Verfassungsfragen sind, wie Ferdinand Lassalle wusste, Machtfragen, und was aus den demokratischen Institutionen wird, hängt von den Menschen ab, die sie verteidigen, und von der Durchsetzungsfähigkeit – also der Macht oder Ohnmacht – der gesellschaftlichen Klassen, für die sie stehen. Hätte die Besetzung des Kapitols angedauert, Pence das laufende Verfahren, statt es fortzusetzen, abgebrochen, wäre ein Interregnum entstanden, in das der wartende Trump (mit oder ohne Unterstützung von Pence) vorgestoßen wäre, um (mit Hilfe von Nationalgarde und Armee) die »Ordnung wiederherzustellen«, die Wahl zu annullieren und »einfach« weiterzuregieren.

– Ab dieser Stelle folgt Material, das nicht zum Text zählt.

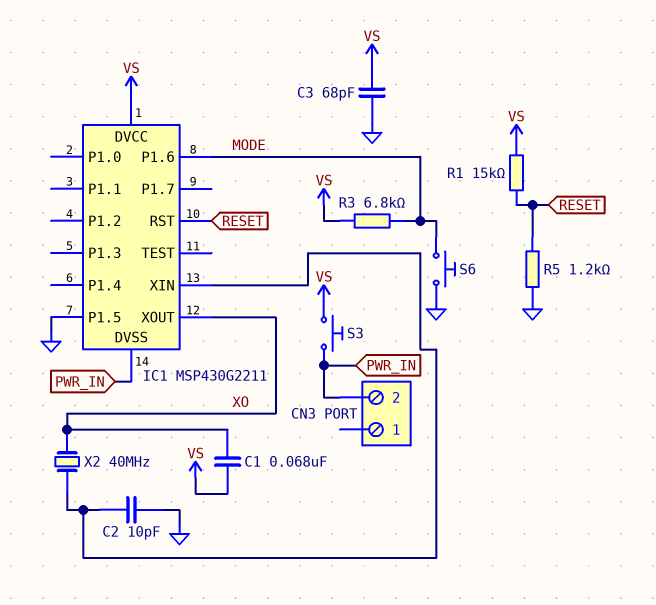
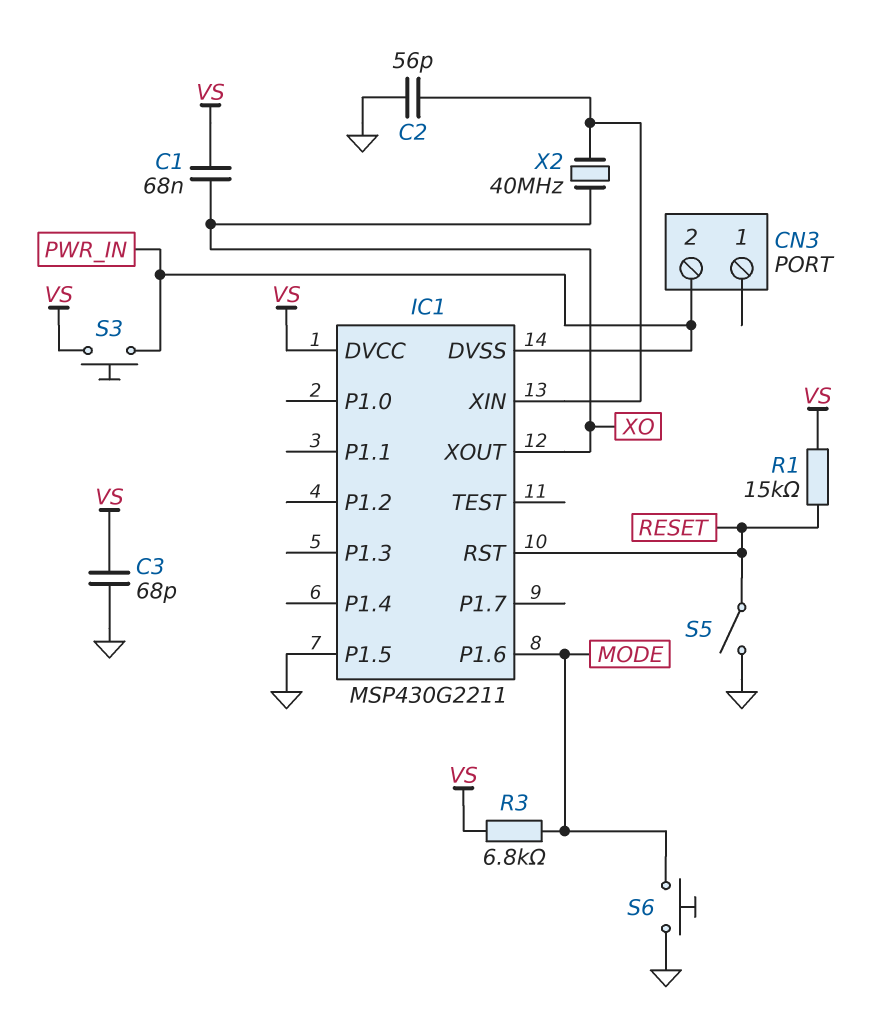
C2: 10pF (GND, IC1/XIN) -> 56pF (GND, IC1/XIN)
R5: 1.2k (GND, RESET) -> none
S5: none -> switch (GND, RESET)

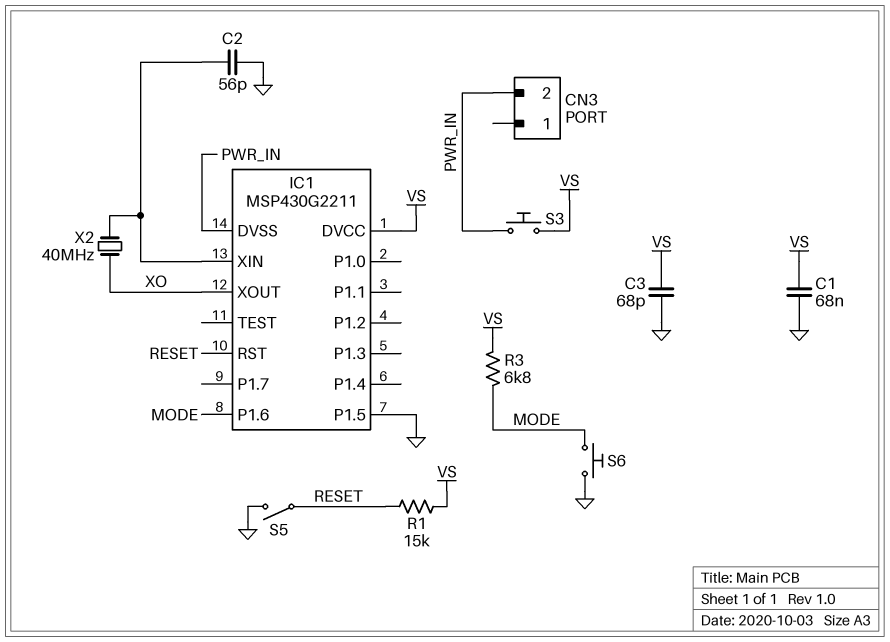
C1: 68nF (VS, XO) -> 68nF (GND, VS)

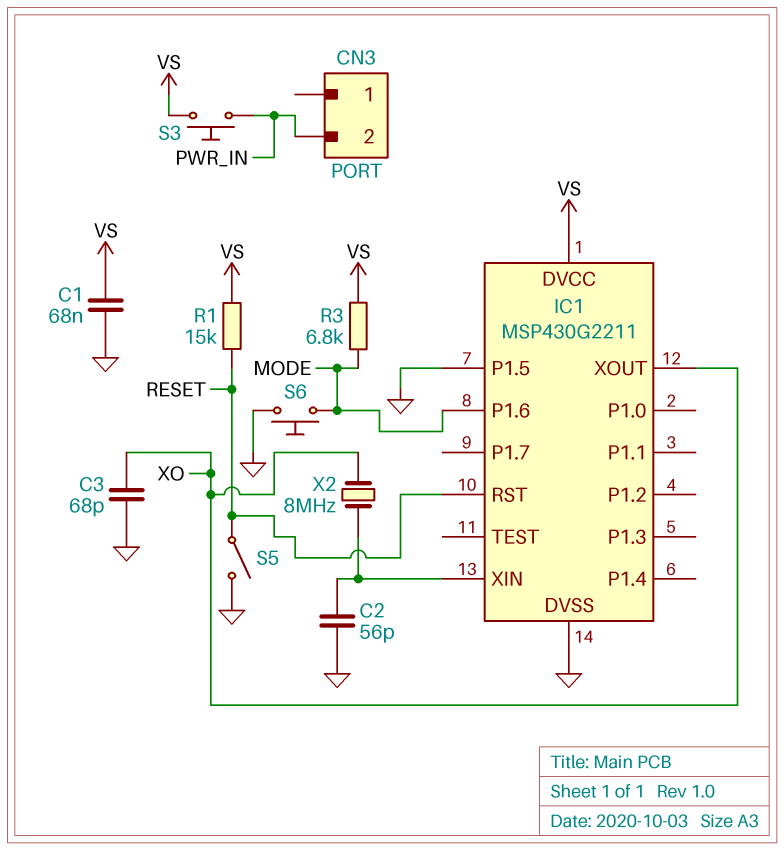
C3: 68pF (GND, VS) -> 68pF (GND, XO)
IC1 pin DVSS: PWR_IN -> GND
X2: 40MHz (IC1/XIN, XO) -> 8MHz (IC1/XIN, XO)

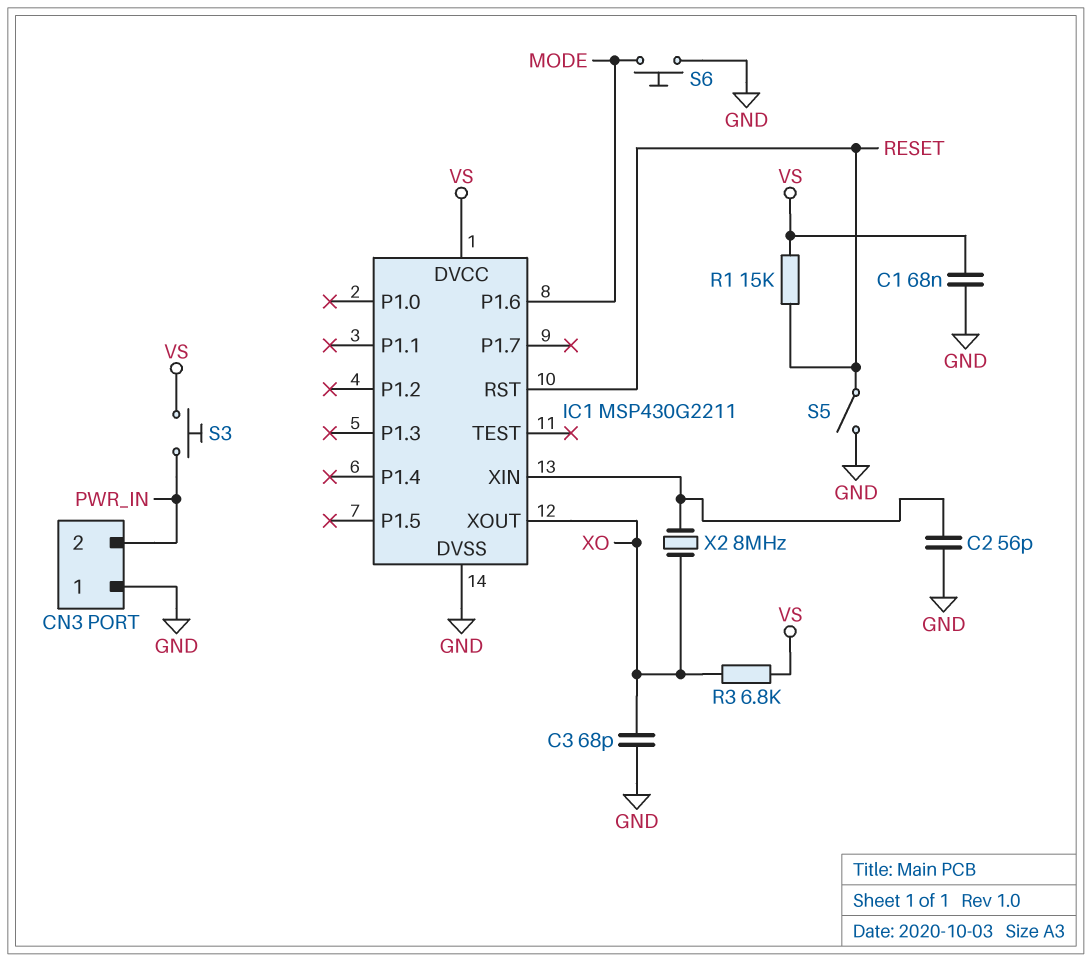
CN3 pin 1: none -> GND
IC1 pin P1.5: GND -> none
R3: 6.8k (MODE, VS) -> 6.8k (VS, XO)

Was aber folgt für die Opposition gegen Trump aus dessen vierjähriger Präsidentschaft und daraus, dass er noch immer einen Rückhalt von mehr als 74 Millionen potenziellen Wählern hat? Die Linke ist in den Vereinigten Staaten traditionell schwach und, wie gegenwärtig in vielen Ländern, auf kleine agitatorisch und propagandistisch tätige Gruppen beschränkt. Deren Überlebenschance besteht darin, Verbündete (auf dem linken Flügel der Demokraten, im Gewerkschaftsapparat, in der Studentenschaft, der Frauen- und Minderheitenbewegung, bei den »Black Life Matters«-Demonstranten, den Hispano-Amerikanern und bei der »Fridays for Future«-Jugend) zu werben, die es ihnen eventuell einmal ermöglichen, eine dritte, sozialistische Partei zu formieren.

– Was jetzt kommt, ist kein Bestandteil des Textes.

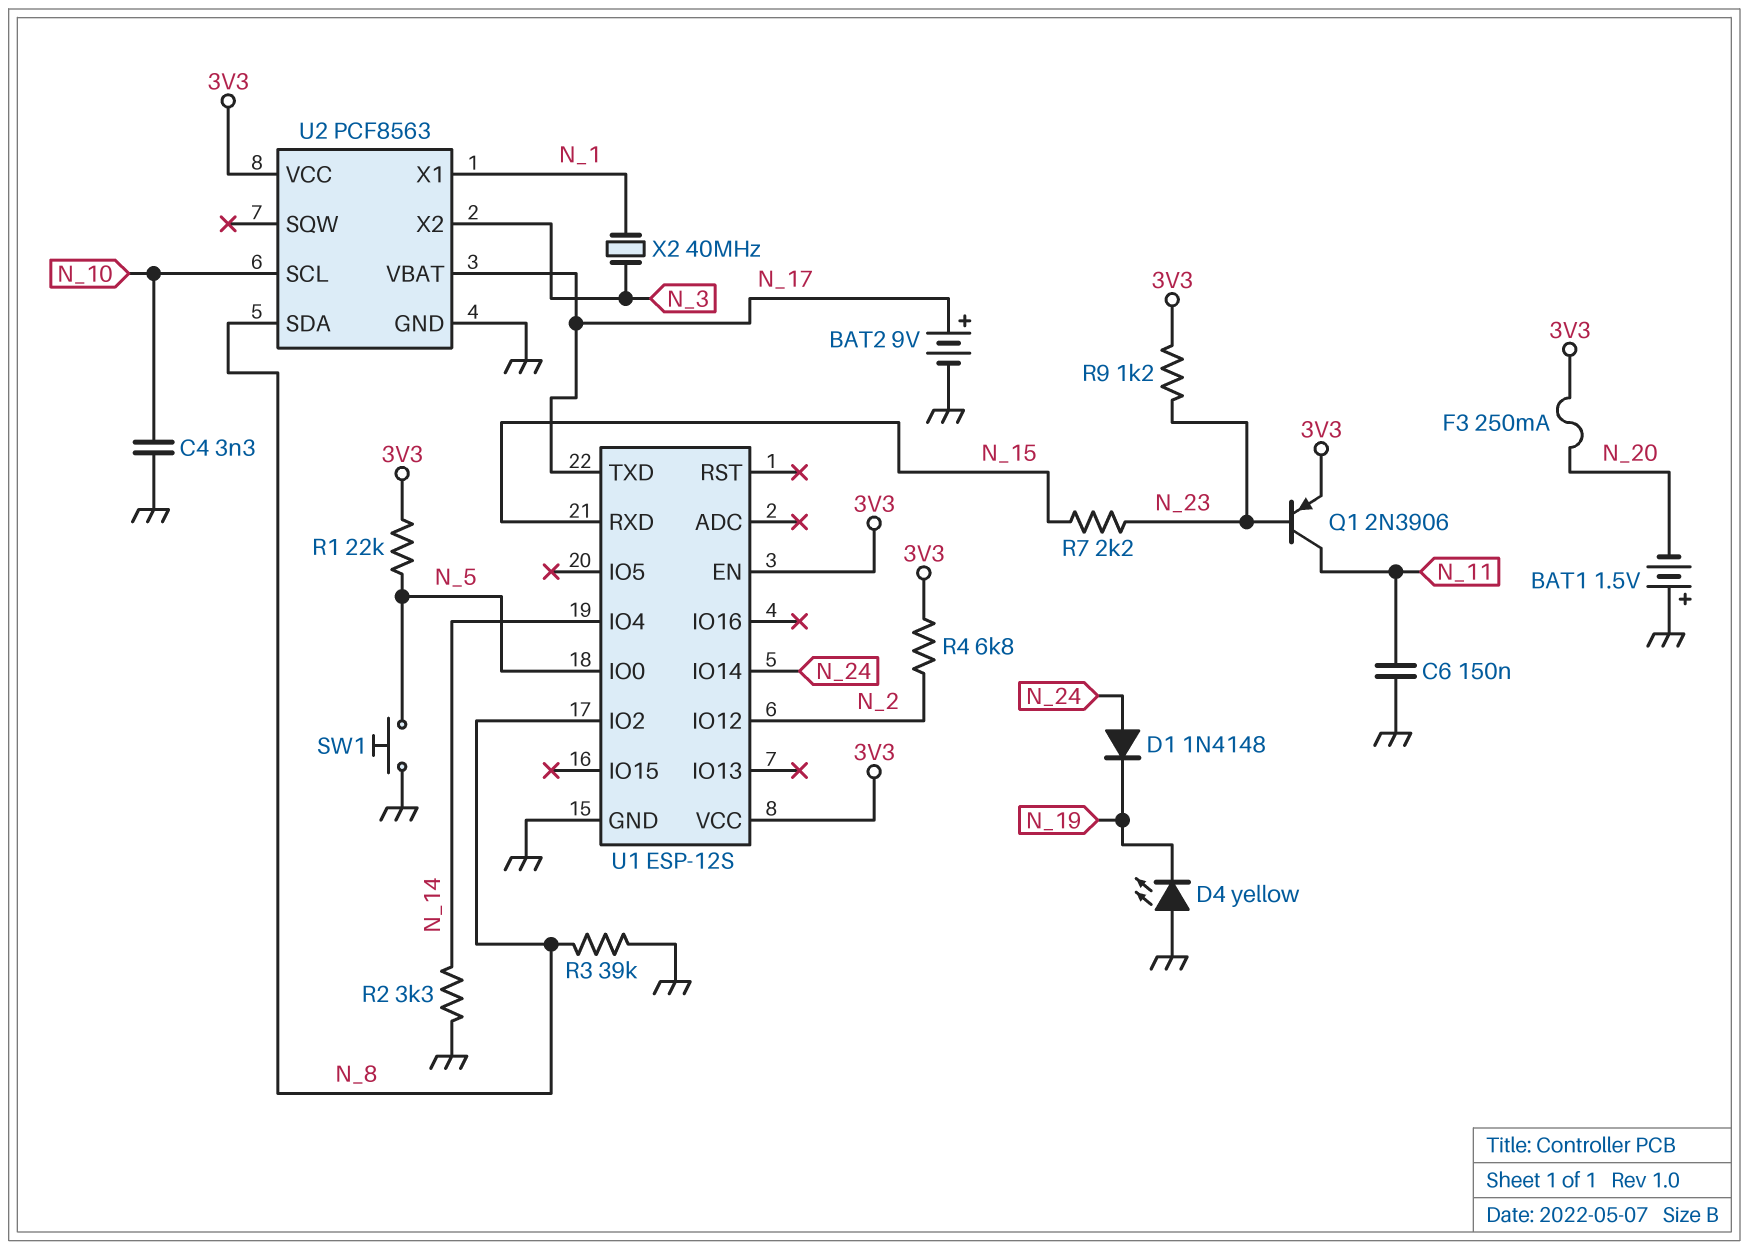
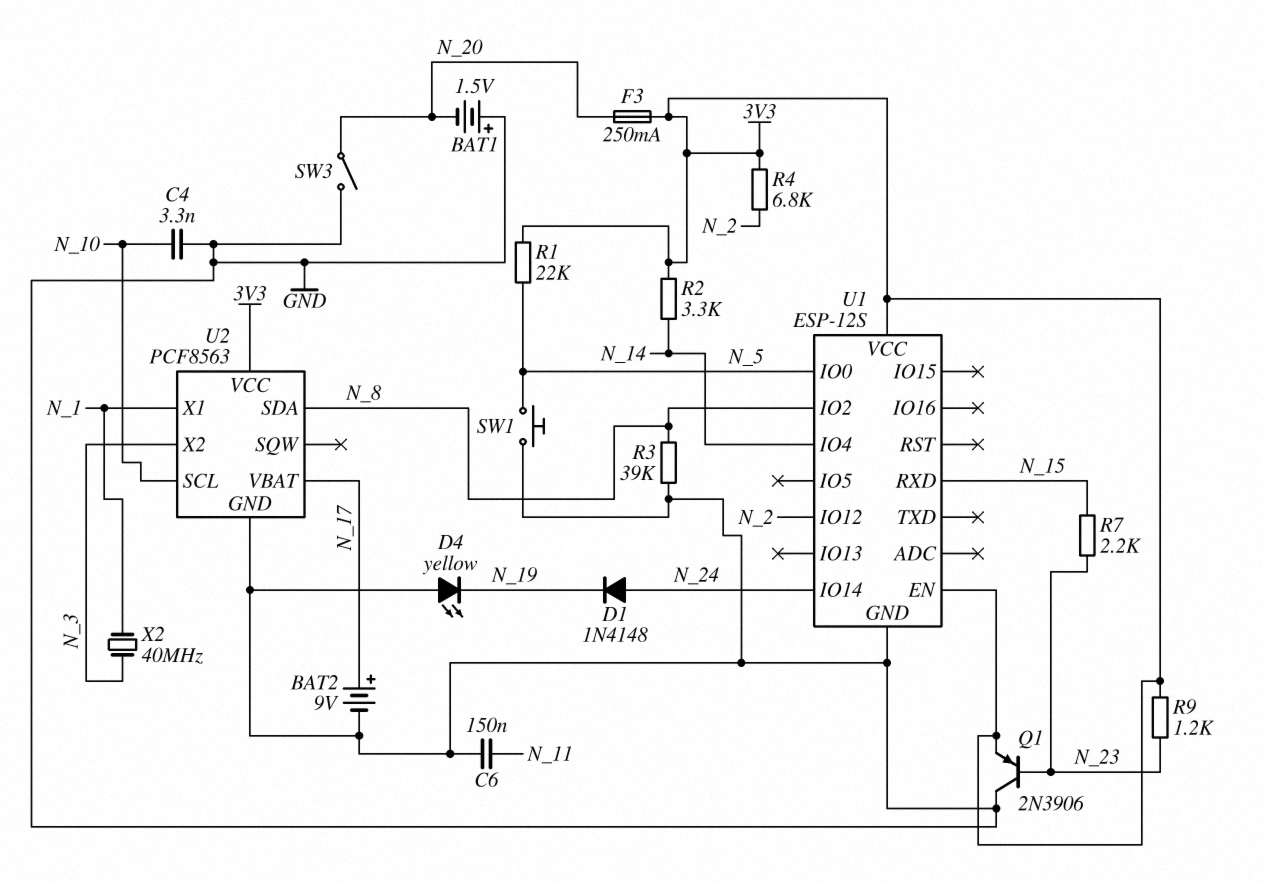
Q1: PNP 2N3906 (B N_23, C N_11, E 3V3) -> PNP 2N3906 (B N_23, C GND, E 3V3)
R2: 3.3k (GND, N_14) -> 3.3k (3V3, N_14)
SW3: none -> switch (GND, N_20)
U1 pin TXD: N_17 -> none

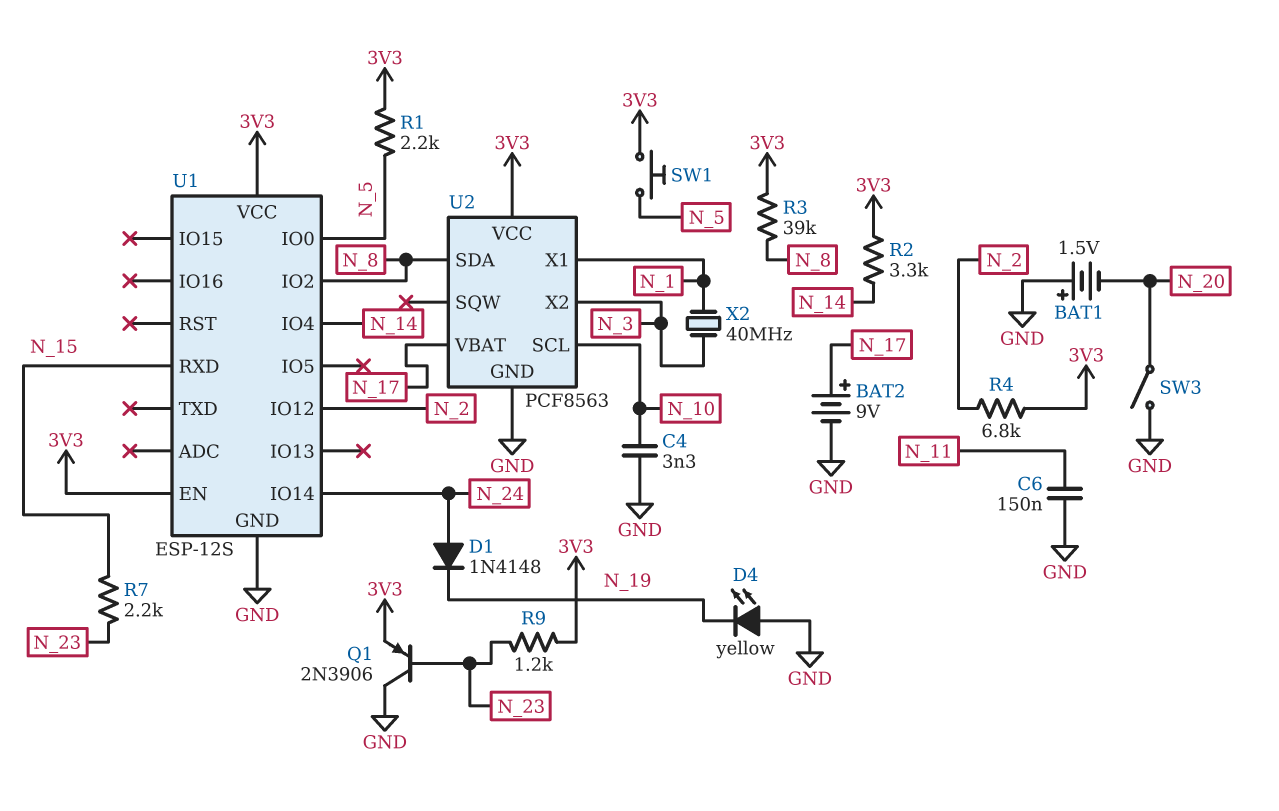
F3: 250mA (3V3, N_20) -> none
R1: 22k (3V3, N_5) -> 2.2k (3V3, N_5)
R3: 39k (GND, N_8) -> 39k (3V3, N_8)
SW1: button (GND, N_5) -> button (3V3, N_5)

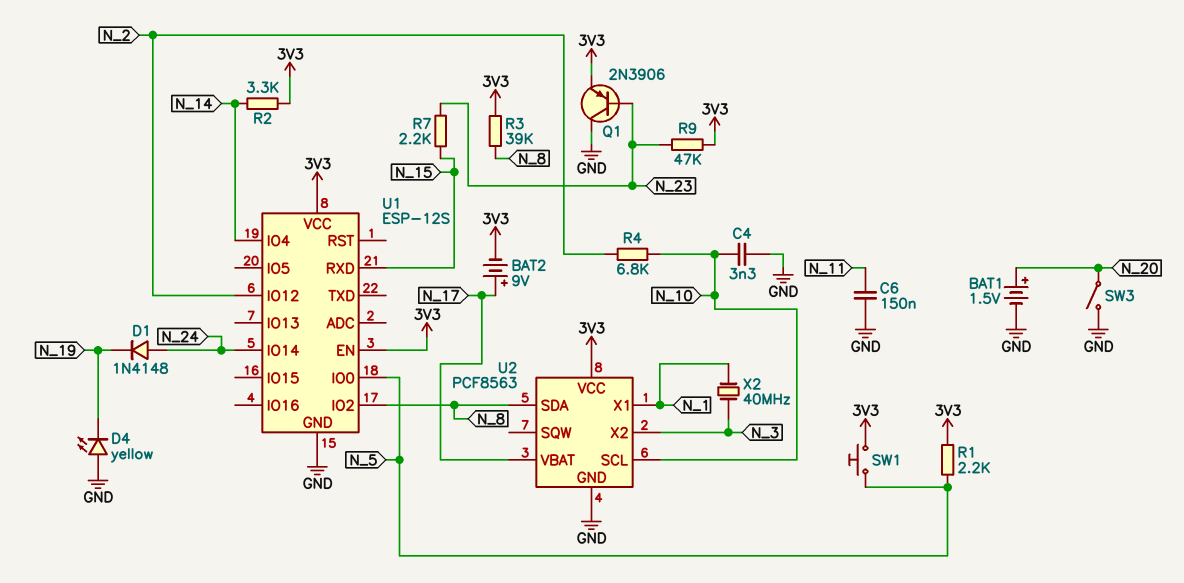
BAT1: 1.5V (plus GND, minus N_20) -> 1.5V (plus N_20, minus GND)
BAT2: 9V (plus N_17, minus GND) -> 9V (plus N_17, minus 3V3)
R4: 6.8k (3V3, N_2) -> 6.8k (N_2, N_10)
R9: 1.2k (3V3, N_23) -> 47k (3V3, N_23)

Die Vereinigten Staaten sind seit dem Ersten Weltkrieg die bedeutendste ökonomisch-militärisch-kulturelle Bastion des Weltkapitalismus. Die amerikanische Demokratie ist – wie die französische – im letzten Viertel des 18. Jahrhunderts entstanden, und sie war lange Zeit – wie die älteste, die athenische – eine Sklavenhalter-Demokratie. Ihre Voraussetzung war die erfolgreiche Landnahme durch europäische Religions- und Wirtschaftsflüchtlinge, die in einer langen Reihe von »Indianerkriegen« die Urbevölkerung vertrieben und dezimierten und sodann durch afrikanische Sklaven ersetzten. Nach dem Bürgerkrieg der sechziger Jahre des 19. Jahrhunderts und im Gefolge der Studenten- und »Rassen-Unruhen« des 20. Jahrhunderts (während des »Kalten Krieges«) wurde aus der offenen Apartheids-Gesellschaft eine verdeckte. Deren Fortexistenz ist erst nach der Ermordung des Schwarzen George Floyd durch drei weiße Polizisten auf offener Straße (in Minneapolis im Frühjahr 2020) national und international wieder ins kollektive Bewusstsein gerückt.

In allen als »demokratisch« bezeichneten Staaten – es werden derzeit weltweit immer weniger – figurieren die »demokratischen« Strukturen nur als eine Insel inmitten vordemokratischer Wirtschafts- und Lebensverhältnisse, eine Insel, die jederzeit in Gefahr steht, von dem vordemokratischen Meer, aus dem sie aufgetaucht ist, wieder verschlungen zu werden, sich also in ein mehr oder weniger »autoritäres« Regime zu verwandeln. Auf dem abschüssigen Weg dorthin geben die Parteien und Regierungen, die Mangel und Ungleichheit samt dem gärenden faschistischen Untergrund nur verwalten, den Status quo (von dem sie selbst leben) als »alternativlos« aus. Tatsächlich beruht der Erfolg der sogenannten »populistischen« Demagogen und Parteien und die Faszination, die von faschistischen, »evangelikalen« oder »islamistischen« Sekten ausgeht, darauf, dass die Entwicklung der höchstentwickelten Gesellschaften in steigendem Maße auf »Eindimensionalität« (Herbert Marcuse) hinausläuft. Wo plausible Alternativen zum Status quo und zu der von ihm determinierten Entwicklung nicht mehr gedacht, geschweige denn in die öffentliche Diskussion und in Wahlkämpfe eingeführt werden können, füllen skrupellose Demagogen das Vakuum mit globalen Pseudoerklärungen und fantastischen, gewaltträchtigen Heilsversprechen.

Helmut Dahmer ist Sozialphilosoph und lebt in Wien. Von 1974 bis 2002 war er Professor für Soziologie in Darmstadt.